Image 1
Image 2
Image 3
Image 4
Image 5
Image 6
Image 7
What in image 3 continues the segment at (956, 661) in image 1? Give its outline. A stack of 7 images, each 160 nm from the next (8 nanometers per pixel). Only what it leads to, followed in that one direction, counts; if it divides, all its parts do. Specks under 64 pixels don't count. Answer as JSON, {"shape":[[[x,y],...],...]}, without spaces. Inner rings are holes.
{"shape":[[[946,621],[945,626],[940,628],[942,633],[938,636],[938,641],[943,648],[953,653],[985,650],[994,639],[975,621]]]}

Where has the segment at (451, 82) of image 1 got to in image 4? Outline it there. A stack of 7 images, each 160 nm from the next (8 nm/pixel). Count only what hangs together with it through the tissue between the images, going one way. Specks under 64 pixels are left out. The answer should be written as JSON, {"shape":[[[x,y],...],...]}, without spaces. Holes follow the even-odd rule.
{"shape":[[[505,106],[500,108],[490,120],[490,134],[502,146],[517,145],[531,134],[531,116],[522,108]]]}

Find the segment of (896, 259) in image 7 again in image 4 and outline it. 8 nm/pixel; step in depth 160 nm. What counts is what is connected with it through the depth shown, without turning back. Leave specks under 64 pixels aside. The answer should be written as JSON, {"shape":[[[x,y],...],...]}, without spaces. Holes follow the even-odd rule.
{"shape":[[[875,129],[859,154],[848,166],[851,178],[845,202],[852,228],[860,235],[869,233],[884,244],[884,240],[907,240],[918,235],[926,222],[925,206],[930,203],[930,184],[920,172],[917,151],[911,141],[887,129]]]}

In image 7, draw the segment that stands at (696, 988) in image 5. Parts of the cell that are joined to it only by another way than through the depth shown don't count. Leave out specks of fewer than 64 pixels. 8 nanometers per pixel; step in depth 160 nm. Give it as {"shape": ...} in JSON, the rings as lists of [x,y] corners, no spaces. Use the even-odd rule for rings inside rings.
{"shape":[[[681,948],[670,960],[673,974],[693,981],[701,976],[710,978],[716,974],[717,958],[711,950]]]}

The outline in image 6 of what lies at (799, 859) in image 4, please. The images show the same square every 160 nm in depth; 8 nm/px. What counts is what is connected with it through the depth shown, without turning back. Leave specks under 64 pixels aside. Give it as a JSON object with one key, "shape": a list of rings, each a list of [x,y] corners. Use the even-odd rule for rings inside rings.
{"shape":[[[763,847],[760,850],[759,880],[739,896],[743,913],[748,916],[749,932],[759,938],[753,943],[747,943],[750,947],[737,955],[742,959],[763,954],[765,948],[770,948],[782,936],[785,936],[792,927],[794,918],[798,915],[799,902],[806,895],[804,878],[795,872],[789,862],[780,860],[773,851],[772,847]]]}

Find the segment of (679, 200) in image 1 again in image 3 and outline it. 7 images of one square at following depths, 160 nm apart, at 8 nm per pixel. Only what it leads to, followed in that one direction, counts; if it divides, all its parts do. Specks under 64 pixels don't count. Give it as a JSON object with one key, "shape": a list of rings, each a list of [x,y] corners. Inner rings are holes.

Exercise details – Every entry above should be retyped exactly as it appears.

Answer space –
Image 1
Image 2
Image 3
Image 4
Image 5
Image 6
Image 7
What in image 3 continues the segment at (956, 661) in image 1? Give its outline. A stack of 7 images, each 160 nm from the next (8 nanometers per pixel). Only what it leads to, followed in that one direction, counts; if it divides, all its parts do. Specks under 64 pixels don't count. Answer as JSON, {"shape":[[[x,y],...],...]}, without spaces. Inner rings are holes.
{"shape":[[[946,621],[945,626],[940,628],[942,633],[938,636],[938,641],[943,648],[953,653],[985,650],[994,639],[975,621]]]}

Where has the segment at (451, 82) of image 1 got to in image 4? Outline it there. A stack of 7 images, each 160 nm from the next (8 nm/pixel). Count only what hangs together with it through the tissue between the images, going one way. Specks under 64 pixels are left out. The answer should be written as JSON, {"shape":[[[x,y],...],...]}, without spaces. Holes follow the even-odd rule.
{"shape":[[[505,106],[500,108],[490,120],[490,134],[502,146],[517,145],[531,134],[531,116],[522,108]]]}

Find the segment of (896, 259) in image 7 again in image 4 and outline it. 8 nm/pixel; step in depth 160 nm. What counts is what is connected with it through the depth shown, without turning back. Leave specks under 64 pixels aside. The answer should be written as JSON, {"shape":[[[x,y],...],...]}, without spaces. Holes follow the even-odd rule.
{"shape":[[[875,129],[859,154],[848,166],[851,178],[845,202],[852,228],[860,235],[869,233],[884,244],[884,240],[907,240],[918,235],[926,222],[925,206],[930,203],[930,184],[920,172],[917,151],[911,141],[887,129]]]}

In image 7, draw the segment that stands at (696, 988) in image 5. Parts of the cell that are joined to it only by another way than through the depth shown don't count. Leave out specks of fewer than 64 pixels. 8 nanometers per pixel; step in depth 160 nm. Give it as {"shape": ...} in JSON, the rings as lists of [x,y] corners, no spaces. Use the even-odd rule for rings inside rings.
{"shape":[[[681,948],[670,960],[673,974],[693,981],[701,976],[710,978],[716,974],[717,958],[711,950]]]}

The outline in image 6 of what lies at (799, 859) in image 4, please. The images show the same square every 160 nm in depth; 8 nm/px. What counts is what is connected with it through the depth shown, without turning back. Leave specks under 64 pixels aside. Give it as a JSON object with one key, "shape": a list of rings, each a list of [x,y] corners. Use the even-odd rule for rings inside rings.
{"shape":[[[763,847],[760,850],[759,880],[739,896],[743,913],[748,916],[749,932],[759,938],[753,943],[747,943],[750,947],[737,955],[742,959],[763,954],[765,948],[770,948],[782,936],[785,936],[792,927],[794,918],[798,915],[799,902],[806,895],[804,878],[795,872],[789,862],[780,860],[773,851],[772,847]]]}

Find the segment of (679, 200) in image 1 again in image 3 and outline it. 7 images of one square at following depths, 160 nm apart, at 8 nm per pixel. Only what it leads to, followed in that one direction, counts; if it divides, all its parts do. Specks under 64 pixels don't count. Give it as a JSON object with one key, "shape": a list of rings, each a list of [x,y] corners. Inner rings are holes.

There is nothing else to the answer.